The US military official familiar with the programme said the Pentagon hired the military contracting firms to help supplement its own trainers because of a lack of manpower.

The second 70-day phase was set to begin on August 11, a few days after war broke out in South Ossetia. The trainers arrived on August 3, four days before the conflict flared on August 7. “They would have only seen the inside of a hotel room,” quipped one former contractor. Neither MPRI nor American Systems would speak at length to the FT about the programme.

American Systems di­rected questions to the US army’s Security Assistance Training Management Organisation (Satmo) at Fort Bragg, part of the US Army’s Special Warfare Center School. Satmo sends trainers, mainly special forces but also contractors, to countries such as Yemen, Colombia and the Philippines. Satmo trainers generally work with forces involved in counter-insurgencies, counter-terrorism or civil wars. A Satmo spokesman declined to comment.

One US military official familiar with the programme said it emerged from a Georgian offer to the US in December 2006 to send commandos to Afghanistan to work alongside American special operations forces.
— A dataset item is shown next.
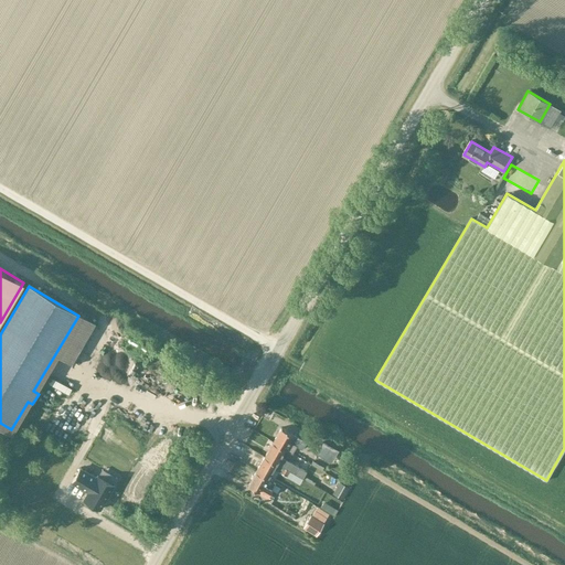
[(171,391),(179,376),(170,371),(162,386),(171,391)]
According to this person, the US told Georgia that the offer should be made through Nato, which welcomed the offer but informed Georgia that its forces would need additional training to meet the military alliance’s standards.

While the programme is not classified, there is a lack of transparency surrounding it, though US military officials said the lack of publicity was not part of an effort to keep the programme secret. Other US military training programmes in Georgia have their own websites and photo galleries.

A US European Command spokesman confirmed the existence of the programme only after reviewing an e-mail sent by MPRI recruiters that was obtained by the FT. According to the e-mail, which did not mention Nato operations, former US special operations forces would receive $2,000 ($1,150, €1,400) a week plus costs as trainers. “We can confirm the pro­gramme exists, but due to its nature and training ob­jectives we do not discuss specifics to ensure the integrity of the programme and force protection of the trainers and participants,” he said.

James Appathurai, Nato’s spokesman in Brussels, said: “Georgia has made an offer to provide forces to Isaf in the last two years. But until now these Georgian forces have not joined the Isaf mission.” An official at a senior Nato member state said it was understood that the forces had been trained by the US, but that the forces had not passed a certification process under which all potential members of the Isaf mission are vetted.

Additional reporting James Blitz in London

Conflict in the Caucasus

The conflict between Russia and Georgia began on the night of August 7, when Georgian forces, including commando units, tanks and artillery, assaulted the South Ossetian capital of Tskhinvali.

Russia says that at least 133 civilians died in the attack, as well as 59 of its own peacekeepers, according to figures released this week.

In response Russia launched a mass invasion and aerial bombardment of Georgia, in which 215 Georgians have died, including 146 soldiers and 69 civilians.